TRY IT:
Would you repeat the listing exactly, without any of its images?

-------- SUPPLIED MATERIAL --------

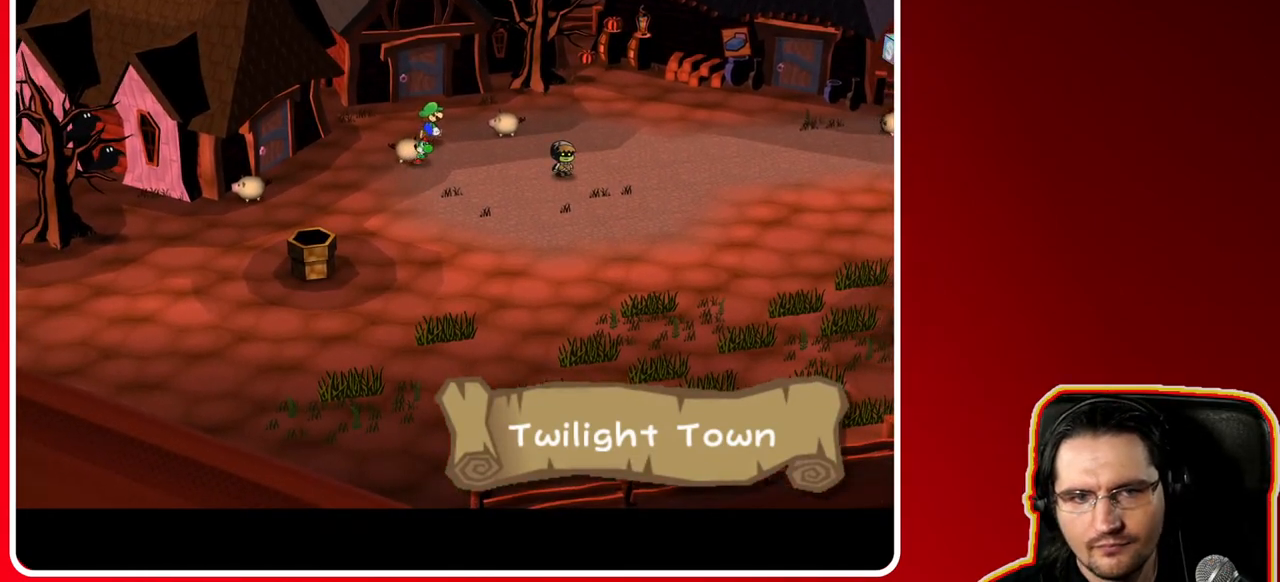
{"buttons": [], "left_stick": "center", "right_stick": "center", "events": []}
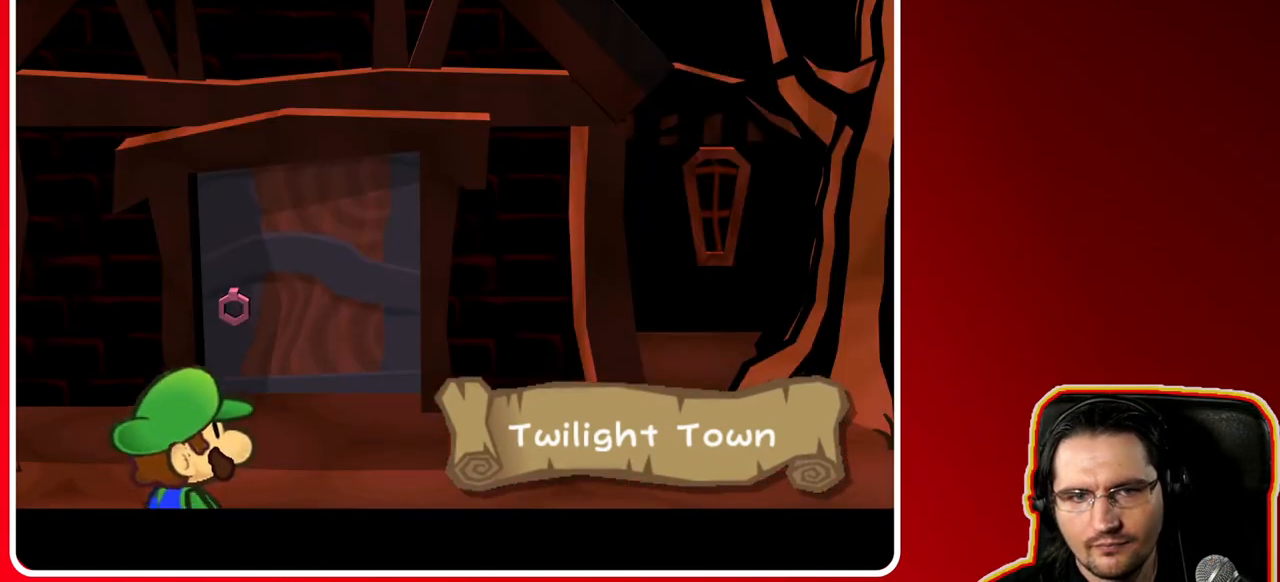
{"buttons": [], "left_stick": "up", "right_stick": "center", "events": [[167, "left_stick", "up"]]}
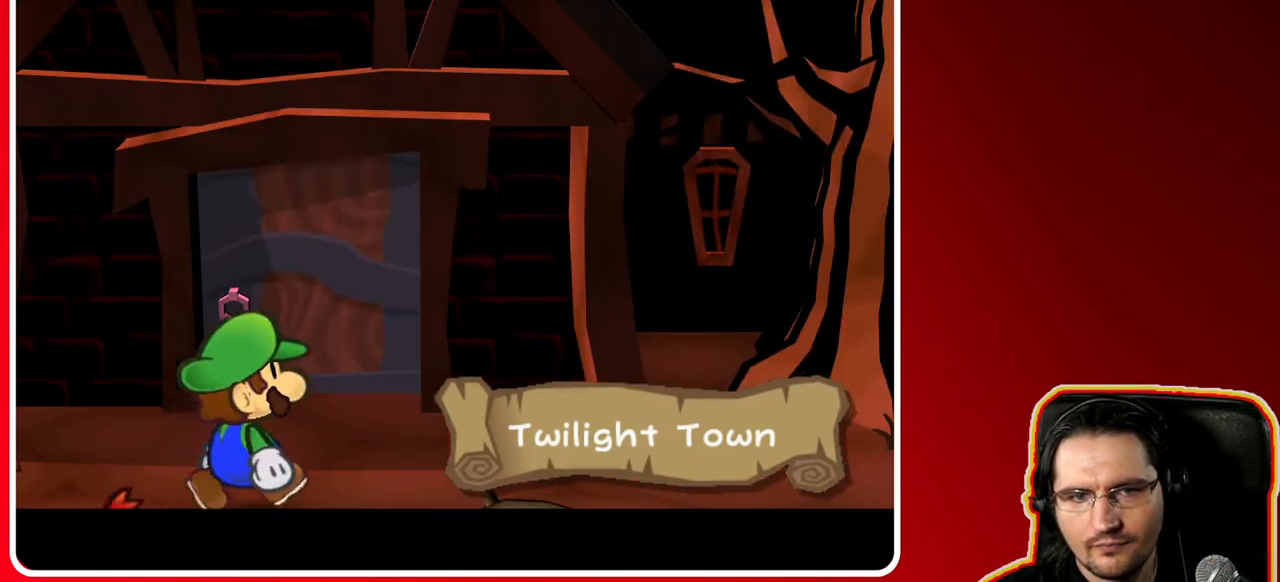
{"buttons": [], "left_stick": "center", "right_stick": "center", "events": [[167, "left_stick", "left"], [400, "left_stick", "center"]]}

--------

OUTPUT:
{"buttons": [], "left_stick": "center", "right_stick": "center", "events": []}
{"buttons": [], "left_stick": "up", "right_stick": "center", "events": [[167, "left_stick", "up"]]}
{"buttons": [], "left_stick": "center", "right_stick": "center", "events": [[167, "left_stick", "left"], [400, "left_stick", "center"]]}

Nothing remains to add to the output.